Dat oordeelde de Raad van State woensdag in een spoedprocedure over de kolencentrale, die was aangespannen door milieubeweging Greenpeace en Natuur & Milieu. De Raad vindt dat de gedoogvergunning voor 9 maanden geen ,,significante'' gevolgen zal hebben voor de nabijgelegen natuur.
Grote belangen
De Raad van State haalde in augustus een streep door de natuurvergunningen voor de centrale, omdat die onvoldoende waren onderbouwd. Wegens de grote belangen die met de bouw zijn gemoeid, gaf de provincie Groningen vervolgens een gedoogvergunning af.
Nadelige gevolgen
Greenpeace en Natuur & Milieu vinden dat de bouw van de centrale nadelige gevolgen heeft voor de natuur. Zij betoogden dat een gedoogvergunning alleen mag worden verleend, als er een grote kans is dat een nieuwe vergunning wordt afgegeven en dat is volgens hen niet zo.
Nieuwe aanvraag
De gedoogvergunning geldt niet voor de bouw van een kantoor, werkplaats en magazijn. RWE heeft aangegeven in maart 2012 een nieuwe aanvraag voor de vereiste natuurvergunning voor het hele project in te dienen bij het college van Gedeputeerde Staten van Groningen.

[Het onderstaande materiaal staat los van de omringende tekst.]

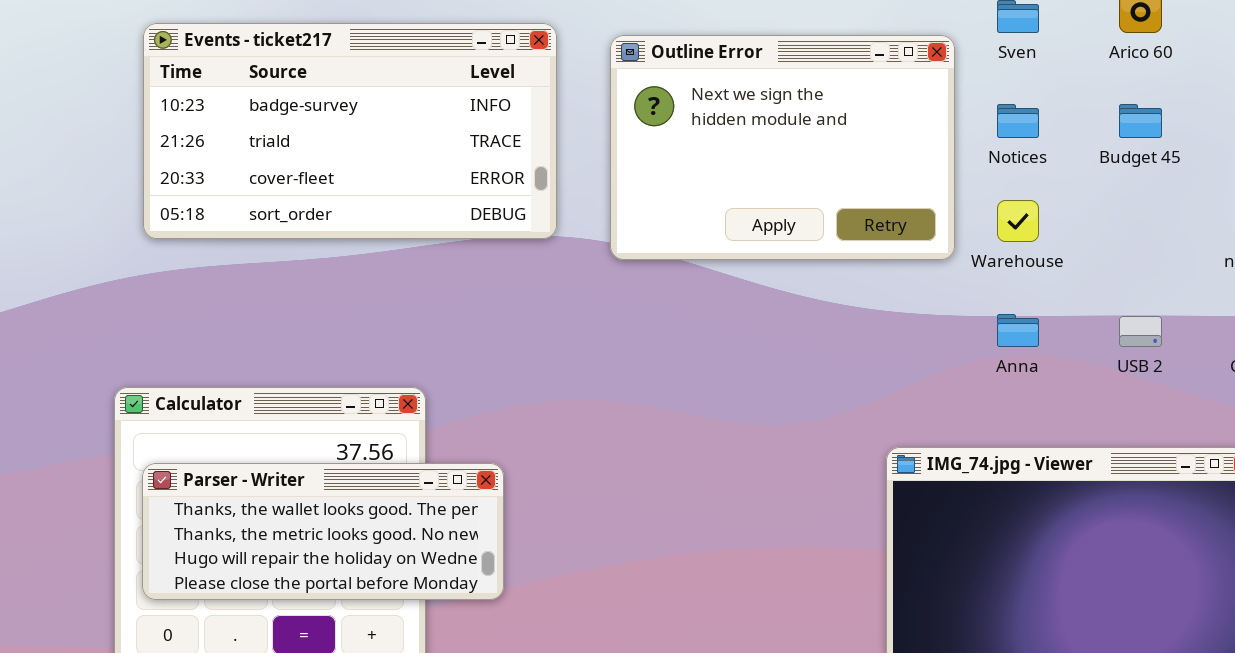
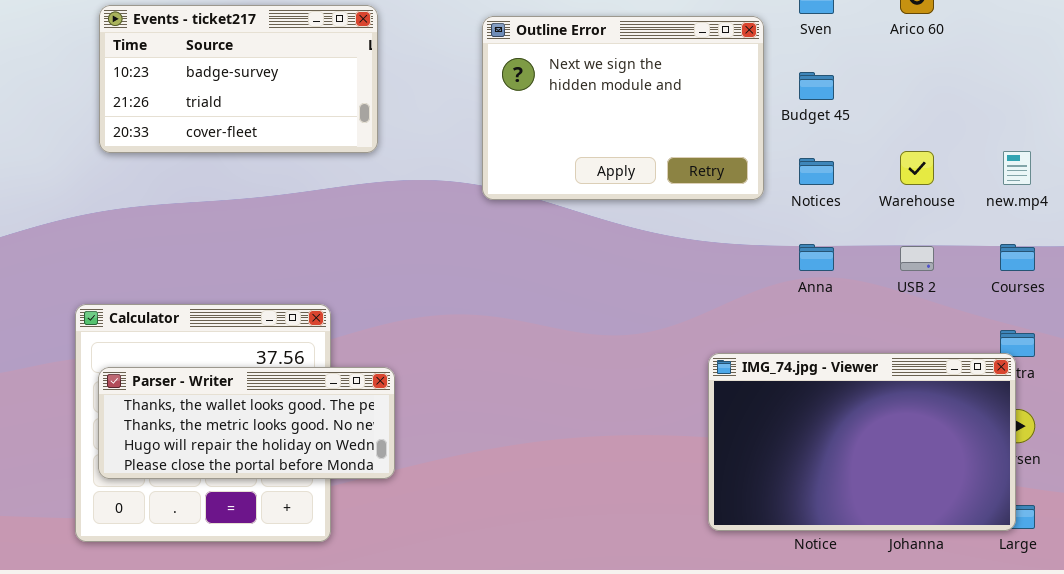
Events - ticket217: [143,23,557,239] -> [99,5,378,153], resized
Notices: [997,104,1039,138] -> [799,158,834,185], moved
Budget 45: [1119,104,1162,138] -> [799,72,834,100], moved
Warehouse: [997,200,1039,242] -> [900,151,934,185], moved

De kolencentrale in aanbouw is al jaren onderwerp van discussie. Volgens milieuorganisaties brengt de centrale de kwetsbare Waddenzee onherstelbare schade toe. RWE/Essent en de provincie Groningen bestrijden dat. De centrale (bouwkosten 2,6 miljard euro) wordt de grootste van Nederland en moet over enkele jaren 2 miljoen huishoudens van elektriciteit voorzien.